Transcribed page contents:
═══

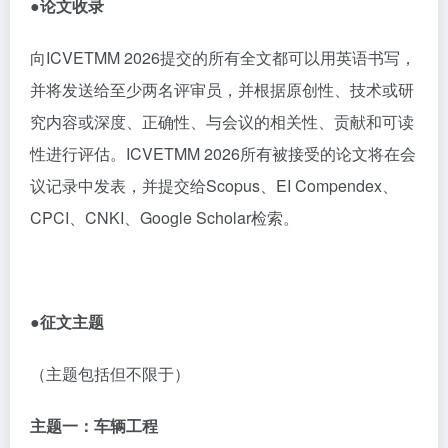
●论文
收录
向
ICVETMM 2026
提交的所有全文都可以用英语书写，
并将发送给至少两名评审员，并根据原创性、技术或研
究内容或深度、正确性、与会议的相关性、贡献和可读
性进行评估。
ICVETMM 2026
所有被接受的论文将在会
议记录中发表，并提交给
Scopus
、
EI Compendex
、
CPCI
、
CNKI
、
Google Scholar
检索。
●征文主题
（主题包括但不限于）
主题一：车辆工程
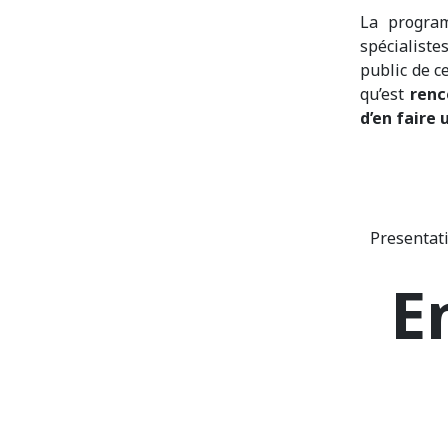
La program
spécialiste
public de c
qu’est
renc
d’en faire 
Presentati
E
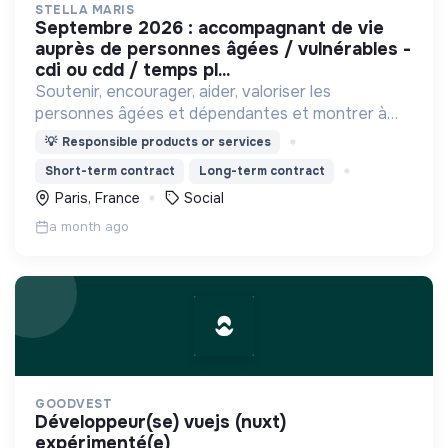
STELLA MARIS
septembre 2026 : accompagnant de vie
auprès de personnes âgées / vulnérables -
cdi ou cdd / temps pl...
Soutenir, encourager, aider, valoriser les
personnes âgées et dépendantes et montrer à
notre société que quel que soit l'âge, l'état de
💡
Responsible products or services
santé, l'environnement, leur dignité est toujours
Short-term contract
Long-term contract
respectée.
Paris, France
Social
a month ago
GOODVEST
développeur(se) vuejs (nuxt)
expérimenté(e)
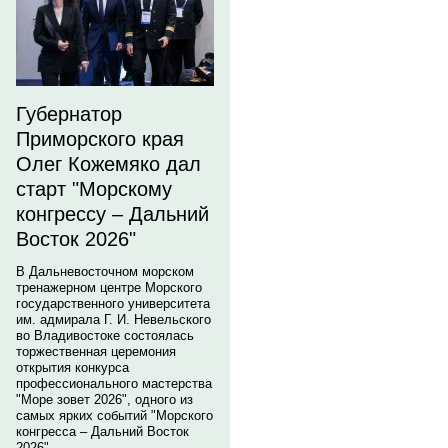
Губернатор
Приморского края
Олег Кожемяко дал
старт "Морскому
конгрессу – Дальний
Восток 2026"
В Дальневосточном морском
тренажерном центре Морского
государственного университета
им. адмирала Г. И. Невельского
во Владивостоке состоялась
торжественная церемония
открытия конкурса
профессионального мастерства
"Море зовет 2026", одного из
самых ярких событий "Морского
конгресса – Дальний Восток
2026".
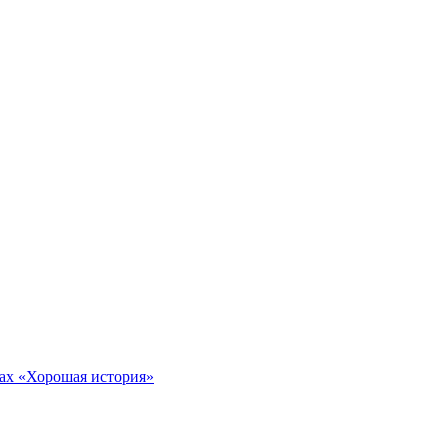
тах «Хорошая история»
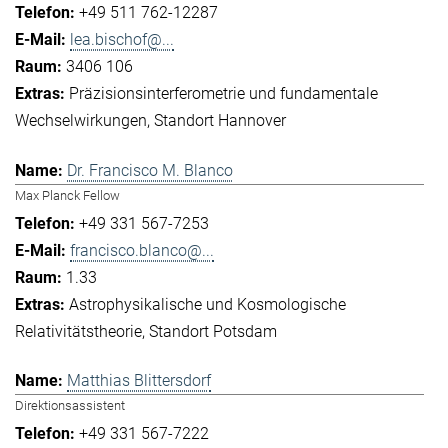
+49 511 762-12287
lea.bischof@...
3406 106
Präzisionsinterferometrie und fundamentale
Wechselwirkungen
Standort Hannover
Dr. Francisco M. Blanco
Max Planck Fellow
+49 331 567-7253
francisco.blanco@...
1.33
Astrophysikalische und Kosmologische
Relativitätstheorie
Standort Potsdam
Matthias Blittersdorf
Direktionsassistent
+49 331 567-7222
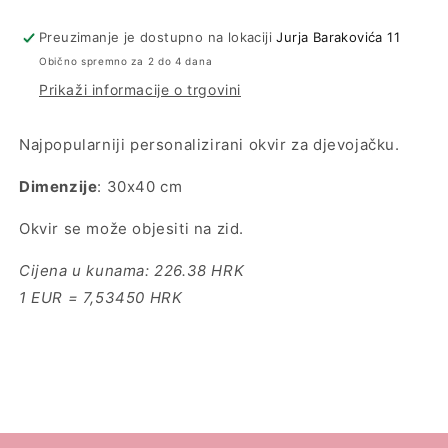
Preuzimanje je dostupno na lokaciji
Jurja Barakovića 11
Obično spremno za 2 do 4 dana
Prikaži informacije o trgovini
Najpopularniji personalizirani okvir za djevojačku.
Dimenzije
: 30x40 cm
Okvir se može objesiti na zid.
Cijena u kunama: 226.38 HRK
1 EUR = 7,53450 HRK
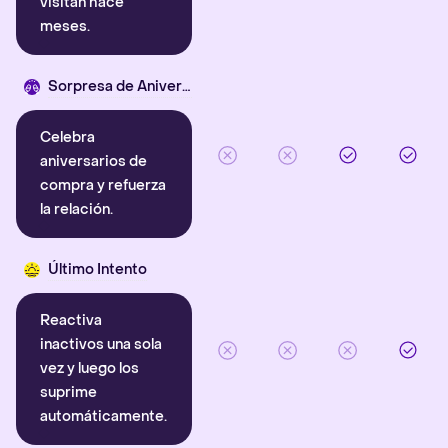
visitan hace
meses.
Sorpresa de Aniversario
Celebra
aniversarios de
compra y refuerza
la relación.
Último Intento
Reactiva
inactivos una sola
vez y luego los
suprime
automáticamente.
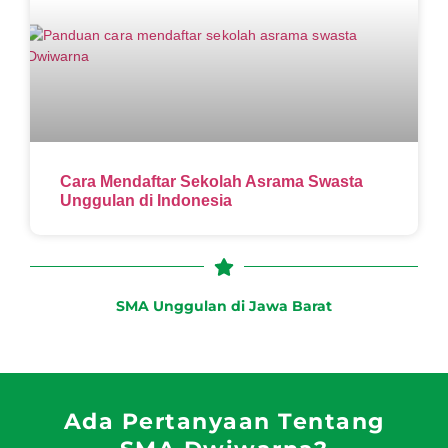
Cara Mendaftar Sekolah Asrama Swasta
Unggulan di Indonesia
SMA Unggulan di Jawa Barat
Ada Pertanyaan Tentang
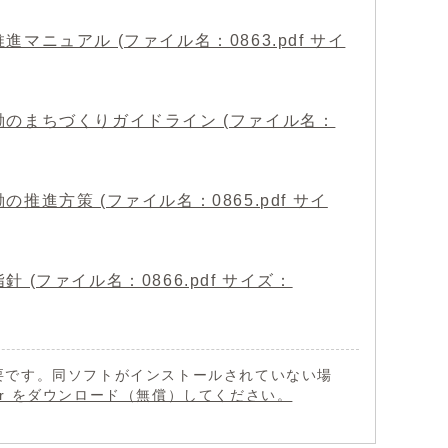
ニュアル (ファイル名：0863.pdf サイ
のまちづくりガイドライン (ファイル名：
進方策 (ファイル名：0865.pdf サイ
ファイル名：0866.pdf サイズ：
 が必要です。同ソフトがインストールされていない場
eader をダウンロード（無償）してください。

═══

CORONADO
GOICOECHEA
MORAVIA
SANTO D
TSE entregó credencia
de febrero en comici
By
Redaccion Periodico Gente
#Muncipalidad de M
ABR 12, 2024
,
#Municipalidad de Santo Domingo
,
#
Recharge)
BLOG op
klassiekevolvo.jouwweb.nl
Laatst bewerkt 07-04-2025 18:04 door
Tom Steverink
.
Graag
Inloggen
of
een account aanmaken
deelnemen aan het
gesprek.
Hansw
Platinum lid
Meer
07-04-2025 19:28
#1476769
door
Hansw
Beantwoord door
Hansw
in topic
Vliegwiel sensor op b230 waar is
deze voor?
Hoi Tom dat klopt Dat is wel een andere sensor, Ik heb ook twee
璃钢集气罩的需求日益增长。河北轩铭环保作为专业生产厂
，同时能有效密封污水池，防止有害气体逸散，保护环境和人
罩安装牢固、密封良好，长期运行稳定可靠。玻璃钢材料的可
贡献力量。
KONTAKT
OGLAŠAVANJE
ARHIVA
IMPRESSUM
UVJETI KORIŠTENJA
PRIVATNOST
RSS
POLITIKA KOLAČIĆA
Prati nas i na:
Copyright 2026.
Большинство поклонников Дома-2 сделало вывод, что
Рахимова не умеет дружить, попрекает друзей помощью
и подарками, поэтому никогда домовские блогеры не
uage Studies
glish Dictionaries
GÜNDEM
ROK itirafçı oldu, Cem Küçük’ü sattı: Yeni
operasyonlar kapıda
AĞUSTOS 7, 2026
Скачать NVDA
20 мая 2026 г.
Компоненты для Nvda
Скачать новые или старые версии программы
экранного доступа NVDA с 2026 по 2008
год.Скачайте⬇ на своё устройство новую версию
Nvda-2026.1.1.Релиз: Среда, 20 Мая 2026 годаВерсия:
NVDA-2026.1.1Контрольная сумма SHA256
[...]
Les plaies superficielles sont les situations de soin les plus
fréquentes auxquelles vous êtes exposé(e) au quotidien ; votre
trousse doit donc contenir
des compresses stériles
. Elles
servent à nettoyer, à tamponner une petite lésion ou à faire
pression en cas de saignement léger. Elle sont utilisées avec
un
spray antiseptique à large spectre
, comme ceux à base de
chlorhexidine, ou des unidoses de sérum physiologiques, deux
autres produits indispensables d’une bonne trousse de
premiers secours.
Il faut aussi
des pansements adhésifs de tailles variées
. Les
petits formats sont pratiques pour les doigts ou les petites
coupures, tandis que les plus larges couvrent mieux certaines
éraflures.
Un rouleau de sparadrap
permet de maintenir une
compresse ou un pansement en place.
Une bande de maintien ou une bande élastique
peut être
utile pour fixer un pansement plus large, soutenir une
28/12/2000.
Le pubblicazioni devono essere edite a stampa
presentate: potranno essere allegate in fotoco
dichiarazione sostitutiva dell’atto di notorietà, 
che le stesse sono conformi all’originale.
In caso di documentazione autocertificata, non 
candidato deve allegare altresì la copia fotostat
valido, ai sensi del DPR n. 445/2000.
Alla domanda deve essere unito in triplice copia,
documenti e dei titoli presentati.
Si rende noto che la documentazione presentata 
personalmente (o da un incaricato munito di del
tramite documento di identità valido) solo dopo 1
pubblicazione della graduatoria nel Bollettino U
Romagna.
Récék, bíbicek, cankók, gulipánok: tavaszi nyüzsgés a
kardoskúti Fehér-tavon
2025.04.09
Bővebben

═══

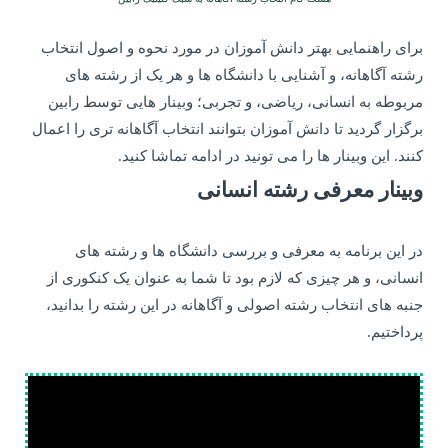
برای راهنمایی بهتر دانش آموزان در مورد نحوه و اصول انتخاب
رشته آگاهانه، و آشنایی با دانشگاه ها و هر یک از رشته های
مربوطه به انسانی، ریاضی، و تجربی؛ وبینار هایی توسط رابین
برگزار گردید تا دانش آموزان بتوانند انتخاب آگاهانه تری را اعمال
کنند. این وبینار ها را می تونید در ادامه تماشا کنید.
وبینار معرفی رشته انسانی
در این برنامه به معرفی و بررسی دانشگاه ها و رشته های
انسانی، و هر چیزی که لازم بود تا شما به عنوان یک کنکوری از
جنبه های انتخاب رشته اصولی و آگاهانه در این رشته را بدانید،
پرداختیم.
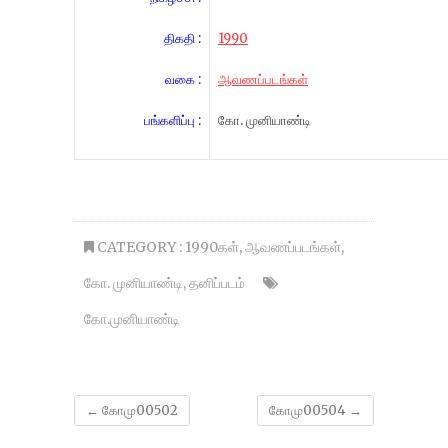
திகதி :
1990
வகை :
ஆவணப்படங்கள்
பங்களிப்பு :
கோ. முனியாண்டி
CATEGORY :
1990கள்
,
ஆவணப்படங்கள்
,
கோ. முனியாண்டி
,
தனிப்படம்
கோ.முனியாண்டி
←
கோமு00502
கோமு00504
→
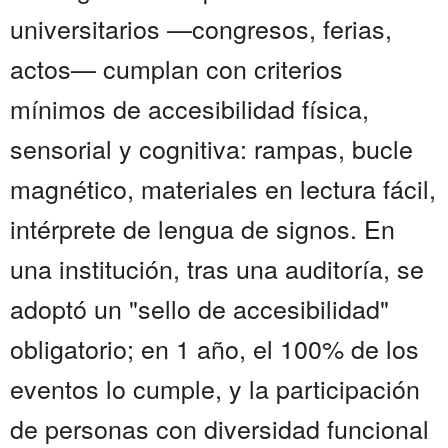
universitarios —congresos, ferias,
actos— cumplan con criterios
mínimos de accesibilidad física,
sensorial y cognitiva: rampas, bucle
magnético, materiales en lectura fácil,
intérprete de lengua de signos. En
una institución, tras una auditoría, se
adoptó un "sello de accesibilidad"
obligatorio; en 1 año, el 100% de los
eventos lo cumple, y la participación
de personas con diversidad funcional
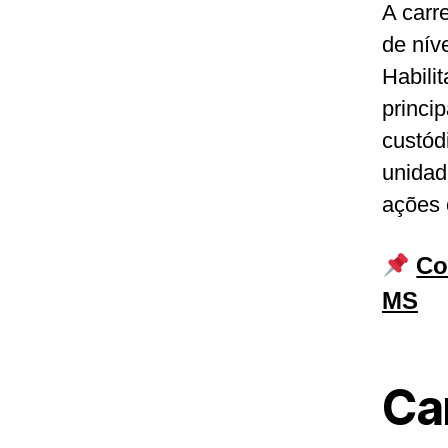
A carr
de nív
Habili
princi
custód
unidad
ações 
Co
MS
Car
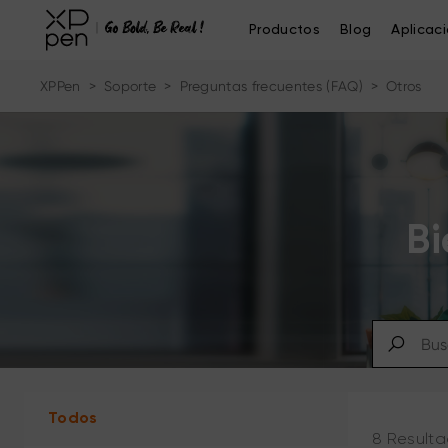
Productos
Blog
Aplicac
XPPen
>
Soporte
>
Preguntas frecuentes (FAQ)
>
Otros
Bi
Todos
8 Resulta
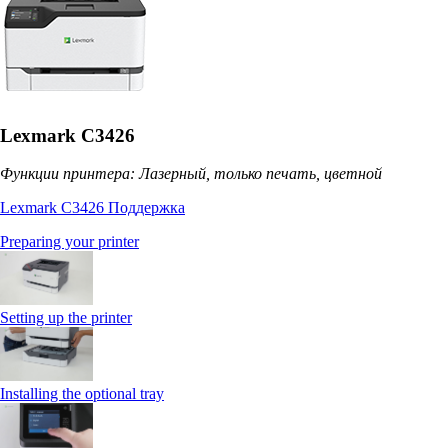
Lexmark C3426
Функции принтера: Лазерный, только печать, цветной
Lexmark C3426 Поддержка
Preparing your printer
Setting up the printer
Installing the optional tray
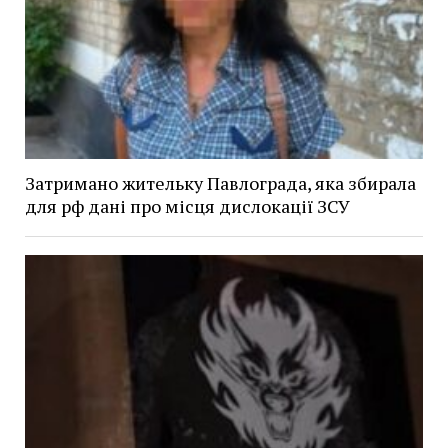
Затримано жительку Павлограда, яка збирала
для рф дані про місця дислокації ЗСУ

═══

WHAT THE TASK REQUIRES:
Take the lines above from the one containing "fréquentes auxquelles vous" to the one containing "ceux à base de" and retype them exactly, both ends included, with nothing added.

ANSWER BOX:
fréquentes auxquelles vous êtes exposé(e) au quotidien ; votre
trousse doit donc contenir
des compresses stériles
. Elles
servent à nettoyer, à tamponner une petite lésion ou à faire
pression en cas de saignement léger. Elle sont utilisées avec
un
spray antiseptique à large spectre
, comme ceux à base de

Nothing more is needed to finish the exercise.